For the data below, work out how many lines include the string "کودکان" and report only the number.

Segment Open

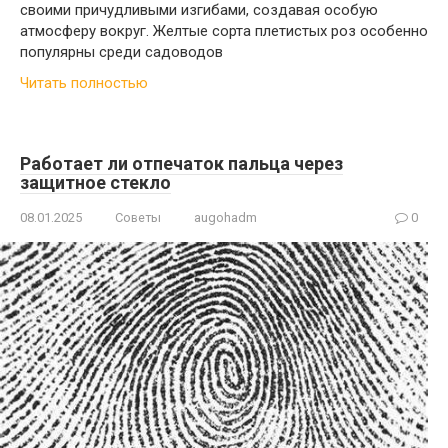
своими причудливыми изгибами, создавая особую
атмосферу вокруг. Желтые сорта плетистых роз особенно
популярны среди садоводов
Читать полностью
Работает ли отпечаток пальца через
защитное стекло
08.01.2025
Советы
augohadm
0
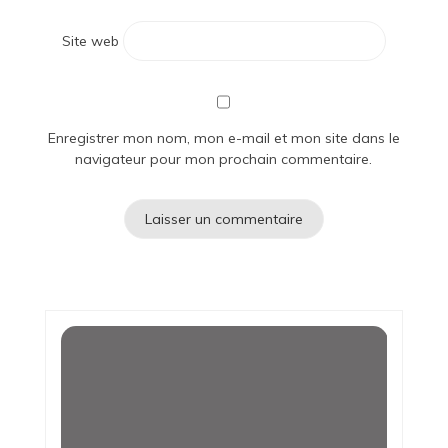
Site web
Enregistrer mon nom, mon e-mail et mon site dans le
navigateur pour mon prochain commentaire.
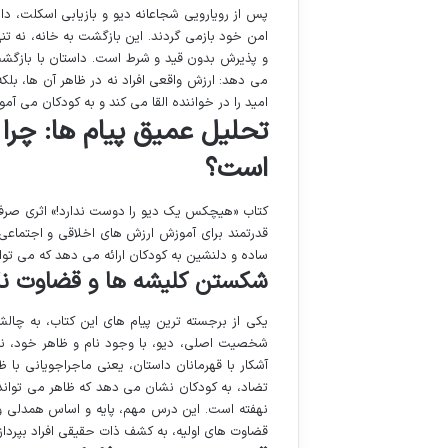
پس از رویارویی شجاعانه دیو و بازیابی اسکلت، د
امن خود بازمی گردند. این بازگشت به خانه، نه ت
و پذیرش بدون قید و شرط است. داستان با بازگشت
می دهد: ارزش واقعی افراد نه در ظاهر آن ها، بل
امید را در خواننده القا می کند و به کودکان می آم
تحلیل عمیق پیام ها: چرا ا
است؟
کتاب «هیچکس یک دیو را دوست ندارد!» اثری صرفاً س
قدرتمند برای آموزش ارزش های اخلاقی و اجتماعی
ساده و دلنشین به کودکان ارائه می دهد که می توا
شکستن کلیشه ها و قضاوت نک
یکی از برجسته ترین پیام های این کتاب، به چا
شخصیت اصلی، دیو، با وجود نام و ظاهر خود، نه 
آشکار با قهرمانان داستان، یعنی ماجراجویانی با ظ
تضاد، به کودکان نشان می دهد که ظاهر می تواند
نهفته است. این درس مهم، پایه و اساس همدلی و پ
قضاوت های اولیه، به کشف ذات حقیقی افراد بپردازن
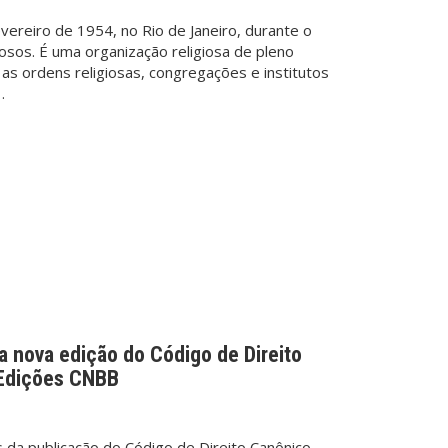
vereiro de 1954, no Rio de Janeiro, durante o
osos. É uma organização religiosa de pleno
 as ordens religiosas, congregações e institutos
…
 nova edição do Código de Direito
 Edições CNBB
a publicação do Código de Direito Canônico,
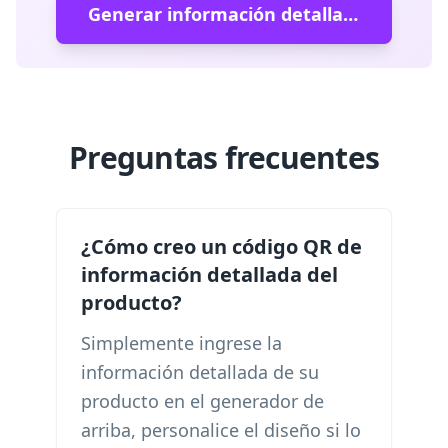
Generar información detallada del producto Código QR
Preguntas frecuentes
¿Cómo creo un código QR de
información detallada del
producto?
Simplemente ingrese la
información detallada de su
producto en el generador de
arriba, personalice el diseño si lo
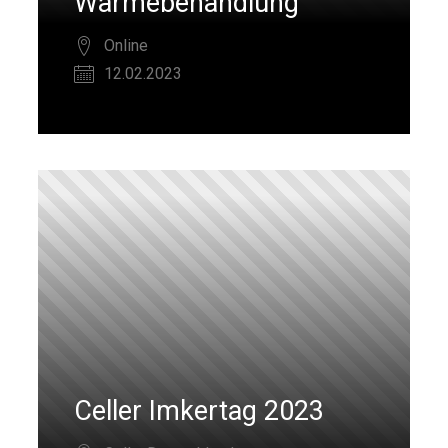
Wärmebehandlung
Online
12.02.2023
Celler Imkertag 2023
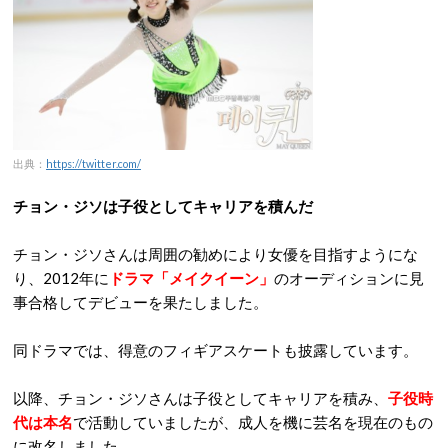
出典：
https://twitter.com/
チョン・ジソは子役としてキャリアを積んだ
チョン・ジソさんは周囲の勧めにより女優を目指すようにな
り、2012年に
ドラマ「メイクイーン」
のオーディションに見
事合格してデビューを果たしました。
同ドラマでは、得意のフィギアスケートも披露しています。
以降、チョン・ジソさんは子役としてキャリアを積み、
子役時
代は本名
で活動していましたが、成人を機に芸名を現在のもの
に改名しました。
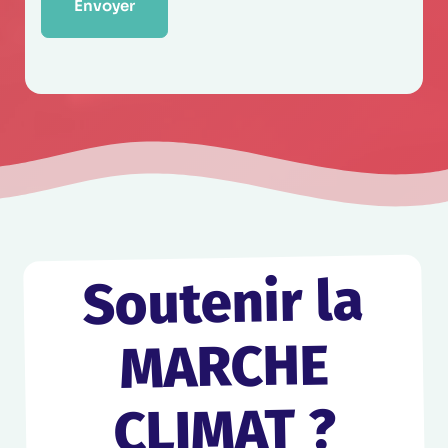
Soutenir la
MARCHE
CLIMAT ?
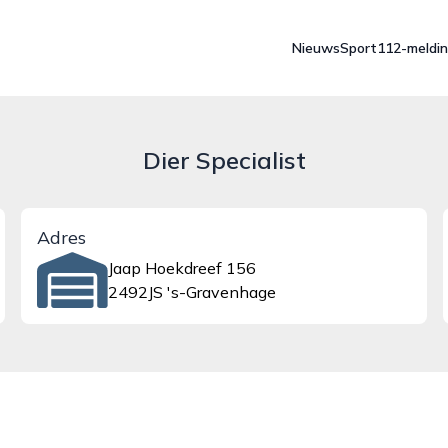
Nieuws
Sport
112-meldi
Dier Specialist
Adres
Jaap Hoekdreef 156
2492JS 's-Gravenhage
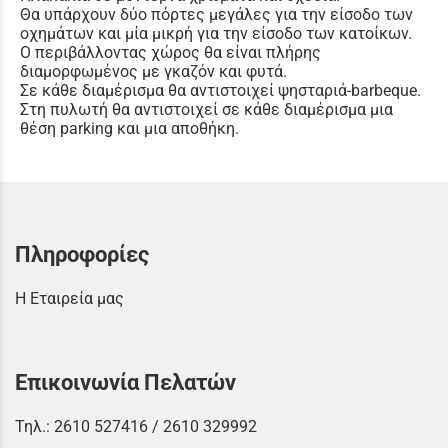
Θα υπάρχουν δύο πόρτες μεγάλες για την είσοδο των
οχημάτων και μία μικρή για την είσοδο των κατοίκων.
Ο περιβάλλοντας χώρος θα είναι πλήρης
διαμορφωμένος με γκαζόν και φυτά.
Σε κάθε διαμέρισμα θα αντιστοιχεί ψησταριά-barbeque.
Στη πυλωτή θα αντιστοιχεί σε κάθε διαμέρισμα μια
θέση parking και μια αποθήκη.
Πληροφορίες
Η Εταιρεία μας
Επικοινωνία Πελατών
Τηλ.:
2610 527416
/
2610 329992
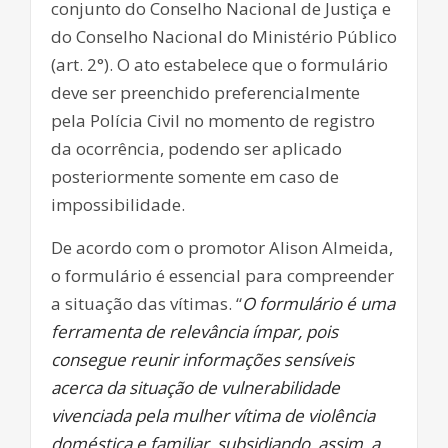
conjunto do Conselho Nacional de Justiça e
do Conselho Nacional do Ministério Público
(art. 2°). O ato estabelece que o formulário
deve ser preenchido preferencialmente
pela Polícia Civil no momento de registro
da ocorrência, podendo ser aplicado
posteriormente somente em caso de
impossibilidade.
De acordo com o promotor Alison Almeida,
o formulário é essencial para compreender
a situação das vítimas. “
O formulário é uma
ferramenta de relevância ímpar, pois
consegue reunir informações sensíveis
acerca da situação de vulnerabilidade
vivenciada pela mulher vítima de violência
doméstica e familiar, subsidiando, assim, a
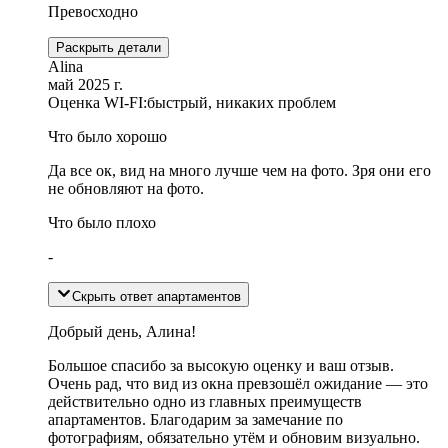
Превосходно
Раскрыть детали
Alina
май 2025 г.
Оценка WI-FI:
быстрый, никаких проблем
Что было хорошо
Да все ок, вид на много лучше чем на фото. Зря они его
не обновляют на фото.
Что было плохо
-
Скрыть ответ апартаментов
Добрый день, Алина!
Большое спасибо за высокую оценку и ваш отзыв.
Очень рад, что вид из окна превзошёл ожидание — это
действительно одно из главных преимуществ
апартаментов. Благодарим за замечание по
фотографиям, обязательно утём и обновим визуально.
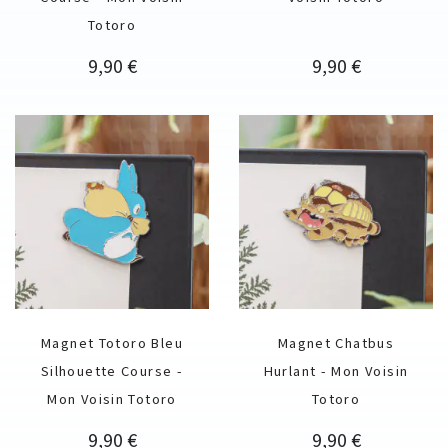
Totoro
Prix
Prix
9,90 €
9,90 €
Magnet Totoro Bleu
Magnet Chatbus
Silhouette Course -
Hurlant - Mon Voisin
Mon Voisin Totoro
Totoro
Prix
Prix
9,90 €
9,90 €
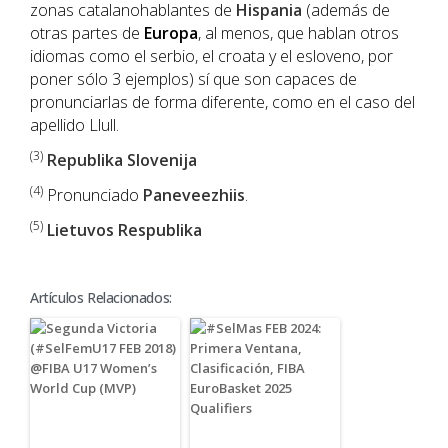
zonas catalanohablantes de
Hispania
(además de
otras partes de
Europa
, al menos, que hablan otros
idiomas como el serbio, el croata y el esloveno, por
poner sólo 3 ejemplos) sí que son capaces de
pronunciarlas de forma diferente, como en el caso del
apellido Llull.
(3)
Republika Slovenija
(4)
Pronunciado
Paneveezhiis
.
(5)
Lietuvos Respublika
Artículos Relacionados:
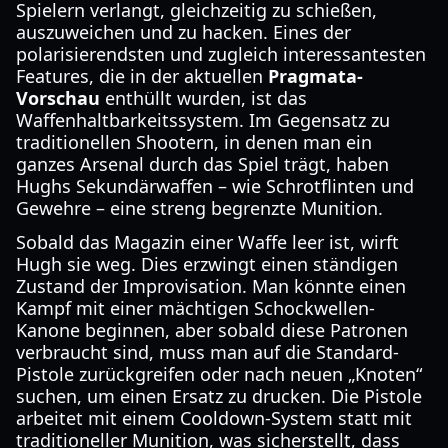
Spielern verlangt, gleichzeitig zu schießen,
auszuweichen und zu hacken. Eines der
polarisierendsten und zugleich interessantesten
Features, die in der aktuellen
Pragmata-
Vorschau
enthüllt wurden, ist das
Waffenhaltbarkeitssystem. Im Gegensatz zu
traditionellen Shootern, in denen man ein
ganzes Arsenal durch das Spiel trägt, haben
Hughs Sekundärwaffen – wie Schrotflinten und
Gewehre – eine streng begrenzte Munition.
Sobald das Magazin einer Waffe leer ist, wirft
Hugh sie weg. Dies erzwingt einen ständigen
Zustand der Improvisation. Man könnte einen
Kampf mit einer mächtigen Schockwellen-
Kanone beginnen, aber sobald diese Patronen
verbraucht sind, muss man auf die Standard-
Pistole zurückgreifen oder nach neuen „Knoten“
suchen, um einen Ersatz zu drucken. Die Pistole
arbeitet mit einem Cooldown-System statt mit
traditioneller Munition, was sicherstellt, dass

Segment Closed

Result:
3